Fully agree. A week over 30 degrees and the grass is cooked. Moving sprinklers is a pain in the arse...
It isn't too bad cost wise if you do it yourself. I'm lucky though having a bore there is awesome pressure so don't need half a dozen stations.
Our old place had a bore, submersible pump, clean and non smelling. Bores rock.
I had irrigation in my lawn before I ripped it all out and started fresh and returfed (see page 1). I'm one of the few that gets massive enjoyment and relaxation from watering. I don't use sprinklers. I hand water. I can be VERY picky and precise with how much water every part of the lawn gets. If a patch needs more, it gets more, etc.
I'm going to re-turf the front lawn next week (Santa Anna Couch this time). Same again with the hand watering. Although I'm leaving the irrigation in this time simply because it's much more effort to remove.
I don't mind a bit of hand watering. Agree, it can be theraputic with the hose in one hand and a beer in the other but I hate it being a must do or the lawn is dead scenario.
Our new place has retic, it's just that it wasn't/isn't in the best state of repair. Issues include,
All stations disconnected at the controller
When connected, none fire due to all the wires being cut between the controller and the valves.
Out of 5 stations, 3 valves work manually. The other two do nothing.
There is cut/damaged pipe everywhere.
Probably 90% of the spray heads or risers being taken off so when I get a station working water just bubbles up from the gorund like those mud fields in NZ.

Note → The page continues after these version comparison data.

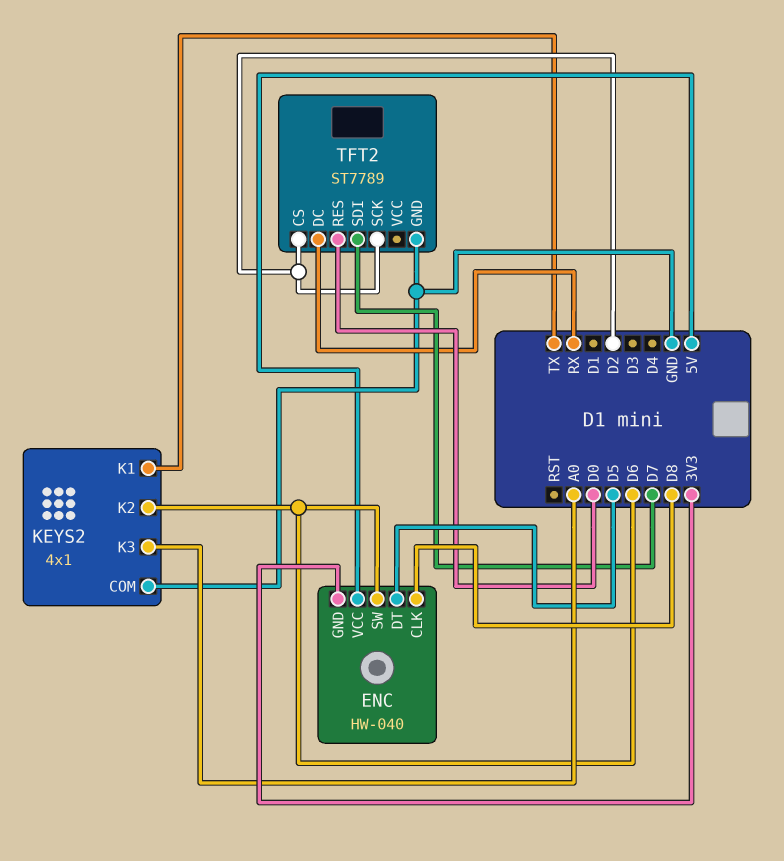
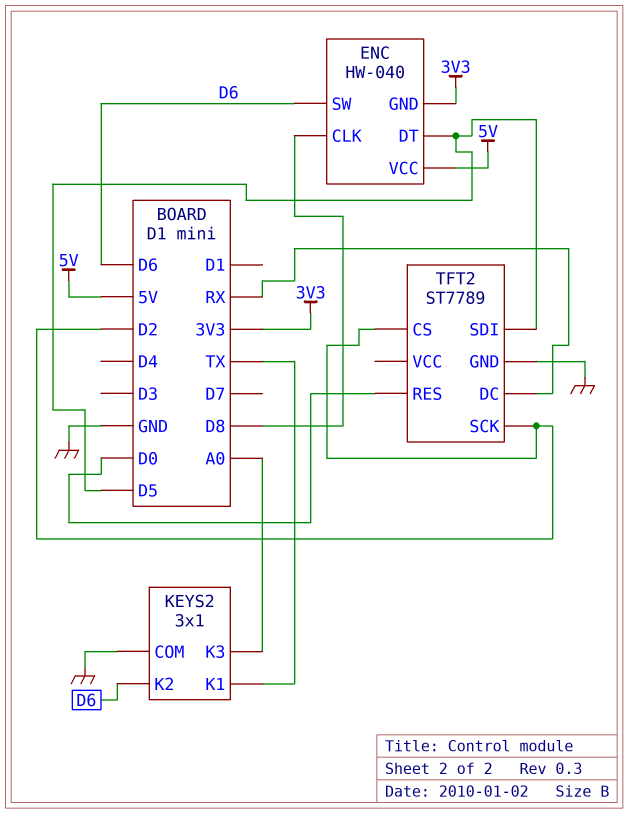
KEYS2: 4x1 -> 3x1
TFT2 pin SDI: D7 -> D5

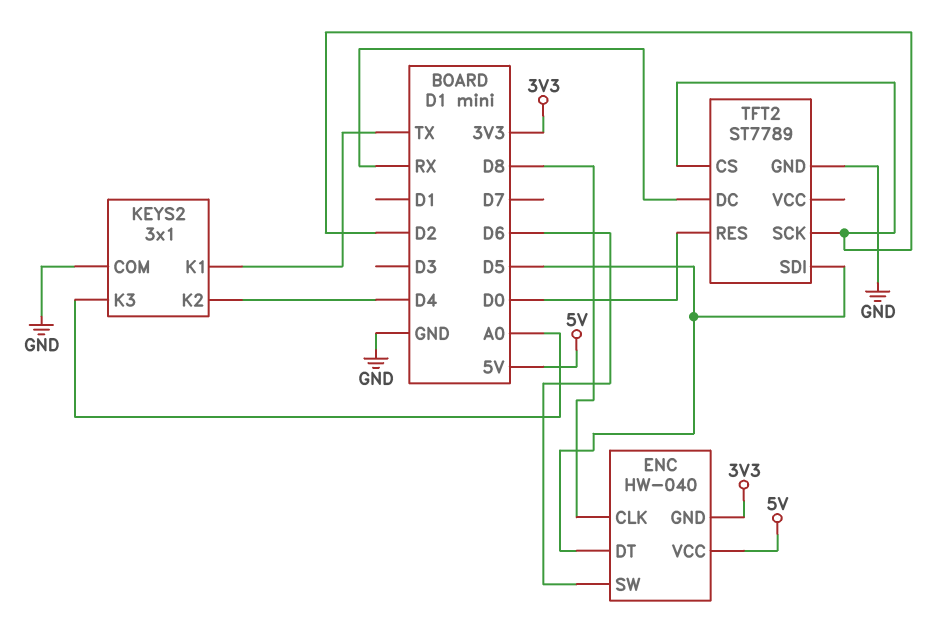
KEYS2 pin K2: D6 -> D4

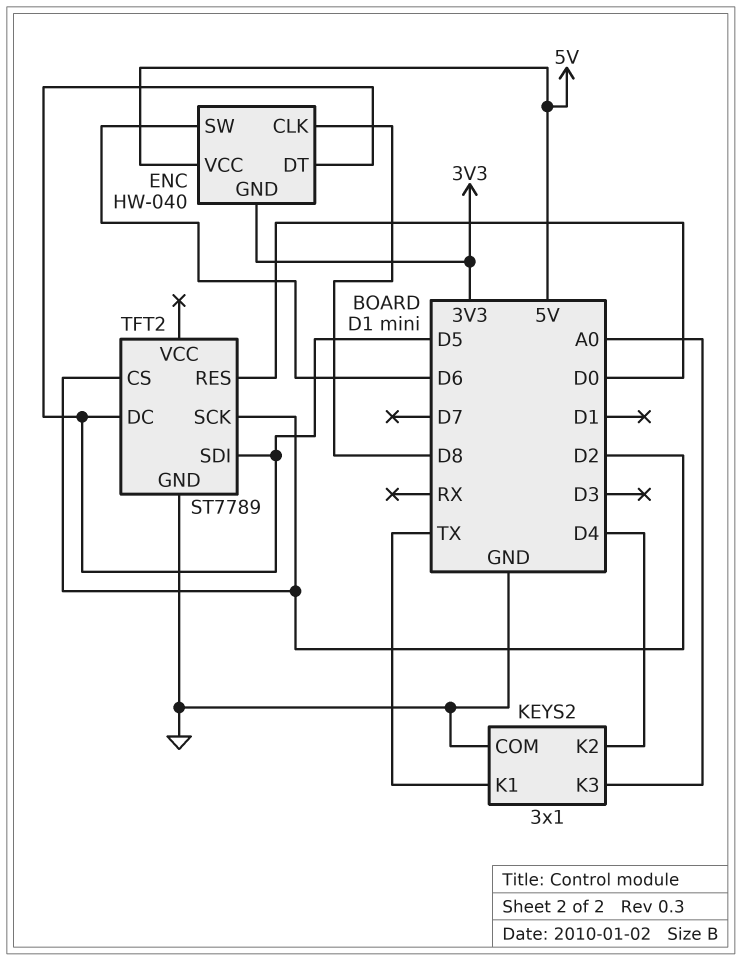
TFT2 pin DC: RX -> D5

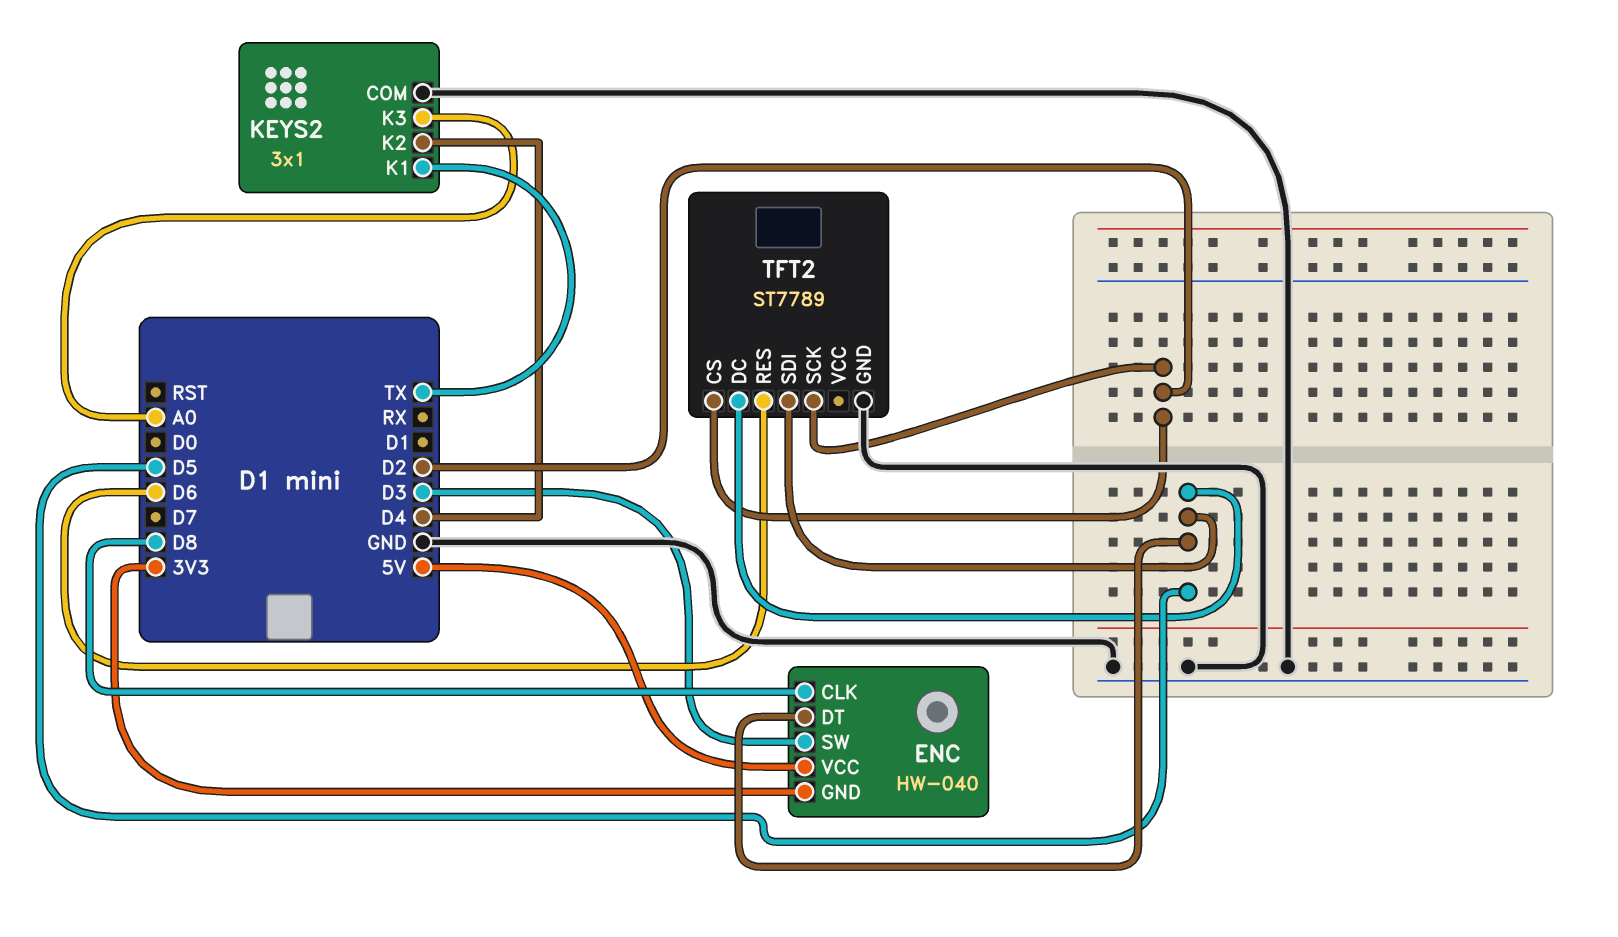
ENC pin SW: D6 -> D3
TFT2 pin RES: D0 -> D6

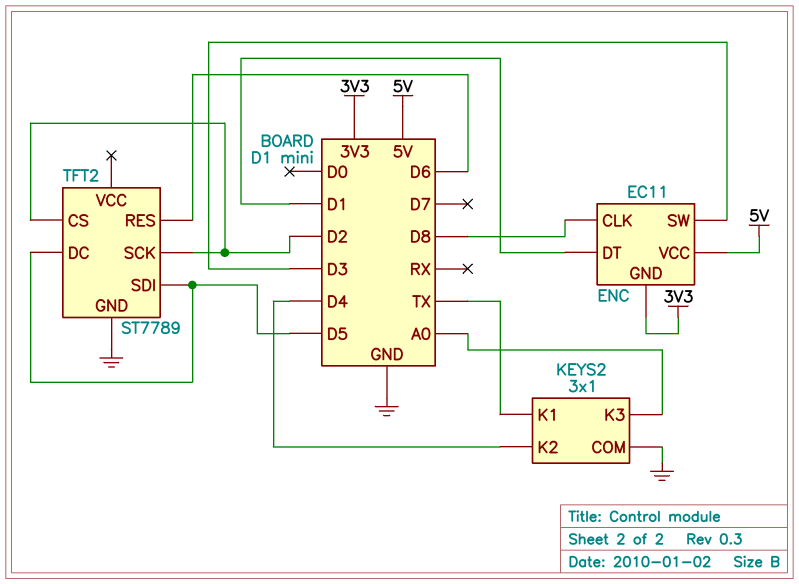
ENC: HW-040 -> EC11
ENC pin DT: D5 -> D1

I got the back lawn working, along with a small section of verge. The remainder of the verge, the front lawn and the garden beds all need hand watering until I pull my finger out and start tracing pipes to locate damaged points to repair, re-wire the valve/controller connection and probably replace all of the valves. At least they are all in one spot rather than being randomly placed around the garden.